- **Required work**: Summarize the court opinion below in two sentences.

Opinion
2013-06-5
Kaminsky & Rich, White Plains, N.Y. (Walter L. Rich of counsel), for appellant. Joseph R. Miano, Harrison, N.Y., for respondent.
Kaminsky & Rich, White Plains, N.Y. (Walter L. Rich of counsel), for appellant. Joseph R. Miano, Harrison, N.Y., for respondent.
In an action, inter alia, for a judgment declaring that the plaintiff is the sole owner of a certain investment account, the plaintiff appeals from an order of the Supreme Court, Westchester County (Lefkowitz, J.), entered March 27, 2012, which granted the motion of the defendant Antonina Squitieri pursuant to CPLR 3211(a)(5) to dismiss the complaint insofar as asserted against her on the ground of res judicata.
ORDERED that the order is affirmed, with costs.
In a previous action commenced by the plaintiff, Louise Trapani, against the defendant Antonina Squitieri, the parties entered into a stipulation discontinuing the action with prejudice. Upon the plaintiff's filing of the instant action, Squitieri moved pursuant to CPLR 3211(a)(5) to dismiss the complaint insofar as asserted against her as barred by the doctrine of res judicata. The Supreme Court properly granted the motion and dismissed the complaint insofar as asserted against Squitieri.

- **Records**:
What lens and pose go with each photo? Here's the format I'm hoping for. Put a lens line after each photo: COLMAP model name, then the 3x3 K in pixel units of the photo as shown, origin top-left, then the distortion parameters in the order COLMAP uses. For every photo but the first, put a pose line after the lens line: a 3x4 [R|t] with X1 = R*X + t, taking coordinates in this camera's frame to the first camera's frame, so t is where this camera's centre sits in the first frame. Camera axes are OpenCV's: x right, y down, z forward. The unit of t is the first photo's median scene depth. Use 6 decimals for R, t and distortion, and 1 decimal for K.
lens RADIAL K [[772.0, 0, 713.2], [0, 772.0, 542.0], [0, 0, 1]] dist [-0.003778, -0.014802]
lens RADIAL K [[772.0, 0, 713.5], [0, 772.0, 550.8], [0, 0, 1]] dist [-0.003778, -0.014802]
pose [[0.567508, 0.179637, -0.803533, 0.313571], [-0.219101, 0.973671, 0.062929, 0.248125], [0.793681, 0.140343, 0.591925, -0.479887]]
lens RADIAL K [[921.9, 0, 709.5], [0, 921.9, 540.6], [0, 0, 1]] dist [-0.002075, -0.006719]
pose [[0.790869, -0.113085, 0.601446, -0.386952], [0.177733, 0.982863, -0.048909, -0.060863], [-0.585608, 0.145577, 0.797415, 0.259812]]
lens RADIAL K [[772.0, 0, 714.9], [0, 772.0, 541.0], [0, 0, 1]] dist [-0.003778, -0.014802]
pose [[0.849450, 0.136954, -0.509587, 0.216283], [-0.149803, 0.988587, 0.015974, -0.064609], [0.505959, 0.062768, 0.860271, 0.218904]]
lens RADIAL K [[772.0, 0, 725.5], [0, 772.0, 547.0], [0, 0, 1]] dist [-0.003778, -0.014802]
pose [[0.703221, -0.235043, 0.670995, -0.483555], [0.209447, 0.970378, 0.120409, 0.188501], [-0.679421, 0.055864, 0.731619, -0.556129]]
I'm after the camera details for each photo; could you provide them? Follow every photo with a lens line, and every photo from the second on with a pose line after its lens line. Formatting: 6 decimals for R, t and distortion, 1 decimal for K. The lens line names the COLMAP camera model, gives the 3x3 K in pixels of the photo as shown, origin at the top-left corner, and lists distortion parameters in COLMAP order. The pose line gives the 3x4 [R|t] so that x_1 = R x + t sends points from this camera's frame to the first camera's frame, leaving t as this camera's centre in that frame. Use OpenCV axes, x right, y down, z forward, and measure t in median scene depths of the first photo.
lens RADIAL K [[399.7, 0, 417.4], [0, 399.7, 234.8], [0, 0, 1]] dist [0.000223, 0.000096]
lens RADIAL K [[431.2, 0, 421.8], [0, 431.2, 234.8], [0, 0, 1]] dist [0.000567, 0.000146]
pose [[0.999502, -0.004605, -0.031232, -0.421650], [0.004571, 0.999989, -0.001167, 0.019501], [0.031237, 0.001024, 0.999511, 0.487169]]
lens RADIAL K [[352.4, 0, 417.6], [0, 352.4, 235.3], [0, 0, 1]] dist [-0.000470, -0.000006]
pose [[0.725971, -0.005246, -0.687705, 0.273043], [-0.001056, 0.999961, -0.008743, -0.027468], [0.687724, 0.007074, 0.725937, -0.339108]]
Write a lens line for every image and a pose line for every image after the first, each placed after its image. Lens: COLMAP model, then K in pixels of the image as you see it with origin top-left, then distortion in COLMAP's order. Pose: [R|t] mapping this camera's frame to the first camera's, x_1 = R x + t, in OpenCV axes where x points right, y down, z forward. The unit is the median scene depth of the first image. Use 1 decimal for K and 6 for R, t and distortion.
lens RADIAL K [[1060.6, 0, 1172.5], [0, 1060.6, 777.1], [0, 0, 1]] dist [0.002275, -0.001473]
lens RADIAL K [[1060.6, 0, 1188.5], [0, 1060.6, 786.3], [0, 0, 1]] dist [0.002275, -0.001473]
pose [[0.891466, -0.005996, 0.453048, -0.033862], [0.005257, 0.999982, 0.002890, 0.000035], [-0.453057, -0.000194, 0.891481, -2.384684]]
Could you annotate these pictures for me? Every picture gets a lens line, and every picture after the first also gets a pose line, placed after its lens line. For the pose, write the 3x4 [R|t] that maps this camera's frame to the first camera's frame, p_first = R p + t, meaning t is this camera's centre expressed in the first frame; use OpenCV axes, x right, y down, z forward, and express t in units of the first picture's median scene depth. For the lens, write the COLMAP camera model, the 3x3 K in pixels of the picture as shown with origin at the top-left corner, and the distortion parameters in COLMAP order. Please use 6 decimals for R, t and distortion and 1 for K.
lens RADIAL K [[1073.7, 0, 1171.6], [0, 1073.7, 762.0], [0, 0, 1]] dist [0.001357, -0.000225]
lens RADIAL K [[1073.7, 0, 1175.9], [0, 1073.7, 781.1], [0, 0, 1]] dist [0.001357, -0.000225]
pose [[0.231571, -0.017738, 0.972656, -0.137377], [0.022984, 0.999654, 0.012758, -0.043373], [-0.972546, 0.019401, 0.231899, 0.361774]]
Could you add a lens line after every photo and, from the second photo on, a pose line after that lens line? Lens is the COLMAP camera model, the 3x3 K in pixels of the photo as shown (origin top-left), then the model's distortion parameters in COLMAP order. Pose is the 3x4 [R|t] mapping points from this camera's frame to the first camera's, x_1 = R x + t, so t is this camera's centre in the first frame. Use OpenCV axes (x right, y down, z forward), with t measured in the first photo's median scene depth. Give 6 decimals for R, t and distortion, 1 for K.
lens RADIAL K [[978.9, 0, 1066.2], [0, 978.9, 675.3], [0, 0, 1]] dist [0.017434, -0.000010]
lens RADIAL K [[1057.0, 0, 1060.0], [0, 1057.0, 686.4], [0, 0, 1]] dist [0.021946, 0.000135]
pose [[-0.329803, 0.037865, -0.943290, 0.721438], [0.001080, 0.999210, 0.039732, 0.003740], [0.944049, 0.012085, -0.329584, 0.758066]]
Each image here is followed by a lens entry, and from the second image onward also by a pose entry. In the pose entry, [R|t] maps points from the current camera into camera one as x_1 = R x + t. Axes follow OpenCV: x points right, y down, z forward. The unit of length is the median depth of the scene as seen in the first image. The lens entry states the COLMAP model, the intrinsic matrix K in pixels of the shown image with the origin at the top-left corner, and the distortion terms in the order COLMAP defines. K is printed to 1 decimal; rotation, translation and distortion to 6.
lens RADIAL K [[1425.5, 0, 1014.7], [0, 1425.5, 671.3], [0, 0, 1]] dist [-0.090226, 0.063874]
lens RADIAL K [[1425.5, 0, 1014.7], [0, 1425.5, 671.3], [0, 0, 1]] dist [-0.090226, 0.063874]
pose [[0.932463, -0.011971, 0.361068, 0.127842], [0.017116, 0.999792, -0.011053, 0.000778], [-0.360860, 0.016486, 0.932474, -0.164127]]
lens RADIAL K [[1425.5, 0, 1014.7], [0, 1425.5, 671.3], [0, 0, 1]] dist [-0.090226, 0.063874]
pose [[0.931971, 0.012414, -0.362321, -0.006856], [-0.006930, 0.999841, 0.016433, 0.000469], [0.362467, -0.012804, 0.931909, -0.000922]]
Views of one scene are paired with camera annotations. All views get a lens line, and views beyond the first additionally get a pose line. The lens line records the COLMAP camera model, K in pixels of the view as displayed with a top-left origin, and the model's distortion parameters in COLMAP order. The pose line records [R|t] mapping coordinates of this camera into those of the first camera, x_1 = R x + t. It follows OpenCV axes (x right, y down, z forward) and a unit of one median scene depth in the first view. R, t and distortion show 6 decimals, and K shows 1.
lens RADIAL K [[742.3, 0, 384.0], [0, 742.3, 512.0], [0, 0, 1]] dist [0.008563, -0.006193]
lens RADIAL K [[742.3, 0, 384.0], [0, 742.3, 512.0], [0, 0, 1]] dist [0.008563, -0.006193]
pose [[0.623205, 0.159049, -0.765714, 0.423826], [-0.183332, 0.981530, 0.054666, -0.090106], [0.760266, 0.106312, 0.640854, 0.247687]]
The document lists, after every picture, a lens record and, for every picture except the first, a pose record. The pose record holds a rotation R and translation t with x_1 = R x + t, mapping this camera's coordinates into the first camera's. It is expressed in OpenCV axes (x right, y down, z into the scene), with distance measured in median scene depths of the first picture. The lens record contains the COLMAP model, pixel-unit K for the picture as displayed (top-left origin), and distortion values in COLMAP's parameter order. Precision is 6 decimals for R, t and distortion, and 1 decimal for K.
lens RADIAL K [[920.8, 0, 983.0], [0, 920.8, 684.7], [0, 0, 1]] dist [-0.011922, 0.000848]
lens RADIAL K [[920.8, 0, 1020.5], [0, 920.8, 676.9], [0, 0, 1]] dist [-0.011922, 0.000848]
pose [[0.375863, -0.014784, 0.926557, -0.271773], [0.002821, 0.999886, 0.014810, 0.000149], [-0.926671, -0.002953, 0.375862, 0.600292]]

- **Answer**: Louise Trapani appealed a Westchester County Supreme Court order that granted Antonina Squitieri's motion under CPLR 3211(a)(5) to dismiss, on the ground of res judicata, an action seeking a declaration that Trapani is the sole owner of an investment account. The two parties had ended a previous action between them by a stipulation discontinuing it with prejudice, and the order dismissing the complaint against Squitieri was affirmed with costs.